Everyday acceptance of chronic pain necessitates that we reflect our attention away from pain to the non-pain facets of life. We go to work, go to school, take care of children, and have social lives. But what happens when we miss our deadlines or maybe an exam? Maybe we have to rely more on our partner to pick up the children from daycare or we have to call out from work. Perhaps, we have to learn how to take on fewer responsibilities in a world that constantly throws obligations at us. Do you ever feel like a failure? I do. I can admit it. I often have to say: “my body made me do it.” I have carried the weight of my career to the brink. At that border, I am sometimes halted by the pain my body is experiencing. It is there where I am left explaining to the non-sufferers why I couldn’t accomplish all that I desired. It is there I feel like a failure. We live and experience everything through our bodies. At the same time, in the moments that I feel like a failure, the blame falls on that fateful accident that left my body transformed. As a chronic pain sufferer, I am fluent in two languages: a world that is very different from the everyday world and the world in which I must conduct my life. In order to survive in two worlds, I must translate the first language of pain constantly to those who have never suffered. It feels like an excuse and who among us wishes to always feel like we are making excuses. In this sense, perhaps we have the unspoken desire to wish that for one minute, or hour, or day others could enter our body and truly understand the affliction of living with pain.
I have pain and I live in a cycle of wanting to do my best in all areas of my life and then my life is stopped by this disease for days, weeks, and sometimes months. It is in this cycle, that something eternal like chronic illness and pain gets misunderstood. After all, the cousin to failure is the “it’s all in our heads” or “if we can’t do it, it means we didn’t try hard enough” philosophy. Through this blog, personal involvement in pain support groups, and through interactions and interviews with chronic pain patients in my work, the one thing that is evident when it comes to the “it’s all in my head” attitude towards invisible disease is that patients would love if it was simply all in their head. At least, in that sense, it is merely a character flaw and something that we can overcome. Chronic pain and illness would then cease to exist if it was all in our heads. Instead, as a chronic pain sufferer, I am a reluctant tenant in this country. I hold a passport that allows me to travel to a world I created and want but I don’t entirely dwell there.

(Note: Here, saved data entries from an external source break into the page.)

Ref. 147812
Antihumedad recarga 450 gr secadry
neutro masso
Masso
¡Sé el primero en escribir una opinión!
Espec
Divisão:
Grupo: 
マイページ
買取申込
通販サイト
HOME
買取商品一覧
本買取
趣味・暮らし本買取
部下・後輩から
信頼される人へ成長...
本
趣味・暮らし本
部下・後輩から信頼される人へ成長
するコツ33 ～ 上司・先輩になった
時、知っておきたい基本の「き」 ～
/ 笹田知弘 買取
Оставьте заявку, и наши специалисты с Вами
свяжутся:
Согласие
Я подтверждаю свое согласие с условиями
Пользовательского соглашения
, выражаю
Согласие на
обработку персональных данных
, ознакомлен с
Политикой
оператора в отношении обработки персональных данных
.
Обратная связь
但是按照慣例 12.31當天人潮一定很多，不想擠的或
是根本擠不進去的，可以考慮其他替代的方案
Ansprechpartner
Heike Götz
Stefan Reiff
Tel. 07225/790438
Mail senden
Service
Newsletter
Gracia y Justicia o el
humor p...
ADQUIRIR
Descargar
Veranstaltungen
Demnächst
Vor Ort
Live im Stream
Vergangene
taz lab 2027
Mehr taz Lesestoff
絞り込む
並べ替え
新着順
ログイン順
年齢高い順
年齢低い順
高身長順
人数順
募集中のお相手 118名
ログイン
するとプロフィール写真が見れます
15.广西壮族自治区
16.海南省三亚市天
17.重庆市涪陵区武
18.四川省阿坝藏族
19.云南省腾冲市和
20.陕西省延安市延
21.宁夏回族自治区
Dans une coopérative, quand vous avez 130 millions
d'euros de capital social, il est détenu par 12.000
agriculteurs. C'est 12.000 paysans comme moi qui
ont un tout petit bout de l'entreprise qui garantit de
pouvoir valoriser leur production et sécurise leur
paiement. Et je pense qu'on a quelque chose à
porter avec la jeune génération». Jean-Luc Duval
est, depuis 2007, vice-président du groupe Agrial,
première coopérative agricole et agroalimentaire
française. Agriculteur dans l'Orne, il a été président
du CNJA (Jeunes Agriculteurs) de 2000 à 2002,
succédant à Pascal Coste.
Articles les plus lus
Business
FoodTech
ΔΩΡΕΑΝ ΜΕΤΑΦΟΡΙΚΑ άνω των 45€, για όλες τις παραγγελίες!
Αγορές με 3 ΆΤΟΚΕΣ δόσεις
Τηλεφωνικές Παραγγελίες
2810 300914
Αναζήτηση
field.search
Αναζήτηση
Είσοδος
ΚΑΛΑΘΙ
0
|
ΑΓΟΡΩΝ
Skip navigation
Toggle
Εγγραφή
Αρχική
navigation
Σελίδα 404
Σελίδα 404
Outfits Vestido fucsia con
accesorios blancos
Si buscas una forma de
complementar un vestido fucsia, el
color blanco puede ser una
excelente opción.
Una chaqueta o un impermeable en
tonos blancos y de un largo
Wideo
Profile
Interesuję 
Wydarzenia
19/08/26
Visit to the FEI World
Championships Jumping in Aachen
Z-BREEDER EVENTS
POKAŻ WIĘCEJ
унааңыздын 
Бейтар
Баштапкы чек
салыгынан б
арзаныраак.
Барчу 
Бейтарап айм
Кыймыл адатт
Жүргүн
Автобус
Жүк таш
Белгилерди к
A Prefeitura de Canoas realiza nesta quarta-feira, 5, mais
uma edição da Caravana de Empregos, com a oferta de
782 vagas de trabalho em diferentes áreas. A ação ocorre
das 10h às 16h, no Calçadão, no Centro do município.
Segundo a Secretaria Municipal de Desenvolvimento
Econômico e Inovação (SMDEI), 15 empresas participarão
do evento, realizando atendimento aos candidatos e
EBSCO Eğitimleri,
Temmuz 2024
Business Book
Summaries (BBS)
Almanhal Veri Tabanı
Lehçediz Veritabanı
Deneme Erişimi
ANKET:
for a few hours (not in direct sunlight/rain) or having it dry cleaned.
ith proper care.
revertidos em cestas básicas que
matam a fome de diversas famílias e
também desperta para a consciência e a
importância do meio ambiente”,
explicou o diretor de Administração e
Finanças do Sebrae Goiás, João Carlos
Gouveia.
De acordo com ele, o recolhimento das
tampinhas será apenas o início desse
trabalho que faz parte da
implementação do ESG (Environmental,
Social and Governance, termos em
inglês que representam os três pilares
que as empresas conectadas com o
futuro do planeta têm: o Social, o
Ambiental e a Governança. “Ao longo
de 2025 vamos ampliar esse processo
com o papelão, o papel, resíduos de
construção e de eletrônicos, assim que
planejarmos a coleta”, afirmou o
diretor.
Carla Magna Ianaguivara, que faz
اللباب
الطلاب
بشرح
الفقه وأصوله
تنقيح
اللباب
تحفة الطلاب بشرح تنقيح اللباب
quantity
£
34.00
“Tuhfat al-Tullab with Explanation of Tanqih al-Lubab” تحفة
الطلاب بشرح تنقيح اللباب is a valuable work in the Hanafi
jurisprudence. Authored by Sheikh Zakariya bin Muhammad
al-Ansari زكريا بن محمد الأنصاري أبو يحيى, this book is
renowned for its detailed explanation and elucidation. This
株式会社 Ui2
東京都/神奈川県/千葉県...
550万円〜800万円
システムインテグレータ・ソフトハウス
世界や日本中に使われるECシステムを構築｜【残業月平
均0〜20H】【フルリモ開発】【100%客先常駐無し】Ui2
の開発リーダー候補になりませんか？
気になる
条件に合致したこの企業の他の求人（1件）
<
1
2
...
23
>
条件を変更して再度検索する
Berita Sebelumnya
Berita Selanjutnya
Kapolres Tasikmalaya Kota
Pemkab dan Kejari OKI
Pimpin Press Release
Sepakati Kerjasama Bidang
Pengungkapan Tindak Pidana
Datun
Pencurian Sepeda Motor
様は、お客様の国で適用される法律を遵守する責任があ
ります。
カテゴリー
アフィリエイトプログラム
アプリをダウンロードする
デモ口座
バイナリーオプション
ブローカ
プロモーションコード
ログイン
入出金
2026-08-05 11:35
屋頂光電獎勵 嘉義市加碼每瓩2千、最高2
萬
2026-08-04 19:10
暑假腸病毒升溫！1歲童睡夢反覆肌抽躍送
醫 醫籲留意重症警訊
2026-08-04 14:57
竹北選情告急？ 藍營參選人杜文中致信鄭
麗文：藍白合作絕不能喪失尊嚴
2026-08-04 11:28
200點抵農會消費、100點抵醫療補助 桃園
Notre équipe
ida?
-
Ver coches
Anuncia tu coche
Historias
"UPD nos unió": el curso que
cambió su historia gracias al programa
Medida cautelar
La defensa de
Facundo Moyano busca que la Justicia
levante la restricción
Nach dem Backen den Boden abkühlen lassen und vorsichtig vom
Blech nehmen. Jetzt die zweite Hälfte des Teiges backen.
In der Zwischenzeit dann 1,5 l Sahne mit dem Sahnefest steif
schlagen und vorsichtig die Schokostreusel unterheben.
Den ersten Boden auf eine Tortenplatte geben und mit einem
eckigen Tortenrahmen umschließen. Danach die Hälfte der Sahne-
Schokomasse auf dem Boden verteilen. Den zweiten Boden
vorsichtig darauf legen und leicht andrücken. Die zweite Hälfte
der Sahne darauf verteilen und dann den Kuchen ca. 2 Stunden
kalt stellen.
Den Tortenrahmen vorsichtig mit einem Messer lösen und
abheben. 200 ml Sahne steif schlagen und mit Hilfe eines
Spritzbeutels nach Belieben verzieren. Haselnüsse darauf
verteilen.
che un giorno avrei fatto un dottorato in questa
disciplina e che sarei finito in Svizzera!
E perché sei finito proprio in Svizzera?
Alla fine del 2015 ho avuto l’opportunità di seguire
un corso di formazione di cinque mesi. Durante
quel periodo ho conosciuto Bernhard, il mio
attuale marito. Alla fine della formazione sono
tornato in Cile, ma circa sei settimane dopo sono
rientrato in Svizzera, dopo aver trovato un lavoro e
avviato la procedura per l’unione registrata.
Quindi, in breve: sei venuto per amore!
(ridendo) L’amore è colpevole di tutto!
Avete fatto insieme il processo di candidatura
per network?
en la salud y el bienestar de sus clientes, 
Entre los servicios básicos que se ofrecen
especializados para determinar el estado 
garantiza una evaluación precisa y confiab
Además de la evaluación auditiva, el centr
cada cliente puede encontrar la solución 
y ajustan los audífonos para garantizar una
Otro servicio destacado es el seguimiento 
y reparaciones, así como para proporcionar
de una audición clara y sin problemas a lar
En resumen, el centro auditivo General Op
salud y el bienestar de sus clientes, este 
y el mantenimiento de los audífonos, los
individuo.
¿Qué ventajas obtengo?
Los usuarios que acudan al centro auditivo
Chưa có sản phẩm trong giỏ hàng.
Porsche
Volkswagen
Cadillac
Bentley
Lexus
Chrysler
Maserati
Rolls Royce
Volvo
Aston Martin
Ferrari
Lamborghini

When I feel like a failure, what am I saying about my body? I accept chronic pain and I have directed my attention away from pain. However, despite all the attempts to forage on, I do not have complete control over pain. Is that a flaw or a failure? Perhaps, acceptance and coping with pain means understanding that controlling pain is impossible. This is an extremely difficult part of acceptance because to acknowledge that pain is out of our control; and, therefore can halt our lives at any moment, is frightening. It is much easier to believe that we have somehow failed rather than admitting that we live with something that is totally out of our control. After all, responsibility, a fulfilling career, and a family is our currency in life, that is where we are viewed as productive members of society, and that is where we should feel the most in control. I guess this is a fact of life that we all face. However, to be chronically ill means we face the unknown and the inability to control our circumstances to a greater degree. It is conceivable that the loss of control and the inability to command our body to do what we desire or need it to do is masked in feelings of failure. As I negotiate the complexities of living in chronic pain and attempting to exert control over my body, I am slowly beginning to recognize that the feeling of being completely responsible for my body is counterproductive. It isn’t my fault. I didn’t ask for this and I am doing my best.